As Russians openly strive to become elitny, America's dominant oligarchs and feeble intellectuals live in a state of grotesque denial about their elitism. Billionaires act like hicks and get away with it. Liberal intellectuals try to suckup by learning sports metaphors. The smoke and mirrors works well for the billionaires but not for the nearly-extinct Left. So why are they still in the elitist closet?
When I was in America this past January, I visited Old Navy for my first time. It was there that it all came together for me: the whole intertwined web of America's elites, diversionary elites, the War On Terror, globalization, neo-imperialism, and the anti-consumerism/globalization movements. Pouring through a giant bin of $12 dollar sweaters -- with a satisfied feeling that finally I was the one profiting from the Schopenhauerean forces that run this planet -- I began to understand how they were all linked, and how they came together right there in that Old Navy bargain sweater bin.
The Old Navy store chain is one of those cultural events that I missed out on, having spent almost all of the 1990s abroad. Before moving to Louisville in 2001 I'd assumed that Old Navy was just a Navy surplus store chain that had been bought out by some multinational and repackaged for the middle classes. Part of the eternal cooptation of bohemian fashion by the consumerist bourgeoisie.
Then I took a temp job at NPC as a data entry processor. I replaced a nineteen-year-old girl, a poor white single mother with a mousy face and a giant ass. She'd dropped out of high school to work at age 16. When I arrived for the first day of work, she was just pulling all the photos of her baby son out of the tacks in the cubicle mesh "walls." Thanks to my hiring, she was able to move up a tiny notch on the administrative chain. She told me more than once how glad she was to be out of my position, and feared that I wouldn't stay on as the Small Business Approval Department's permanent data entry aphid.
"I don't ever want to do that job again," she said, moving her stuff down to the opposite end of our beige, chest-high cubicle corridor to share a slightly larger 2-desk space with a divorced woman twice her age and weight.
One day, wearing another one of her oversized navy blue and white Old Navy sweaters which hung over her baggy khakis, she told me how loyal she was to Old Navy, that it was her favorite store and she always goes there for herself or for gifts for others.
"It's the only place I'll buy clothes," she said. "It's my favorite store in the world."
A year and a half later, during a one-day vulture-like mall sweep to take advantage of the Bush-economy bargains, I stumbled into the Old Navy store in Santa Monica. Now if I know my reader, then I can see the nauseous sneer crossing your face: "Ew, gawd! Shopping! Malls! New clothes! Third Street Promenade! Ames, what happened to you? How bouge, dude!"
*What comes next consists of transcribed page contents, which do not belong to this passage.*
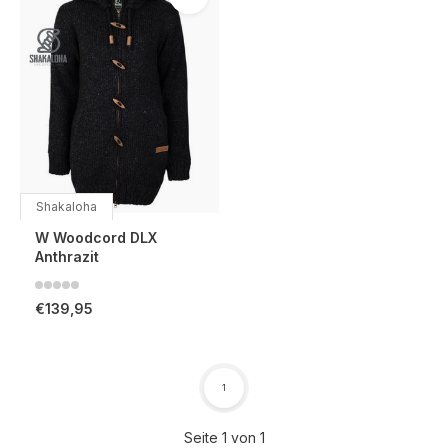
Shakaloha
W Woodcord DLX
Anthrazit
€139,95
1
Seite 1 von 1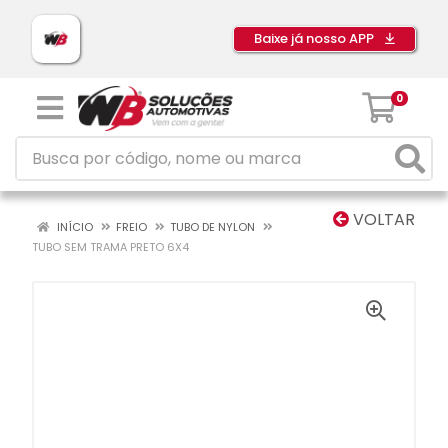
Baixe já nosso APP
0
VOLTAR
INÍCIO
FREIO
TUBO DE NYLON
TUBO SEM TRAMA PRETO 6X4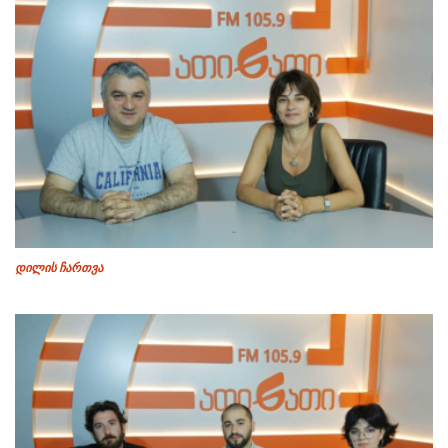
დილის ჩართვა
If you're thinking that, then all I can say is you're either a fucking idiot or you've got very generous parents. I was that fucking idiot before moving to Louisville. Hell, it was places like The Gap that first helped drive me out of the country. But that was before poverty mattered to me. Being poor in America is no fun at all. It's not only materially horrible, but it's a national sin, proof of your innate sloth and depravity. You're essentially a traitor to the State if you're poor, so the smartest thing you can do is shut your mouth and hang an American flag on your trailer.
But there are some things which make poverty more tolerable. Wal-Mart for one. I'd moved to Louisville with not even a fork or a spoon. Wal-Mart sells all that -- hamper, dishes, utensils, dish rack, sheets, telephones, you name it -- for prices so incredibly low that I was genuinely grateful. I thought about Wal-Mart's union busting, its abused work staff of geriatrics and economically desperate wage slaves, its stocks of Third World products which in turn further destroyed America's manufacturing, it's aesthetic Sovietization of America... and then I thought about my own shitty fiscal situation. Conclusion: "Fuck 'em."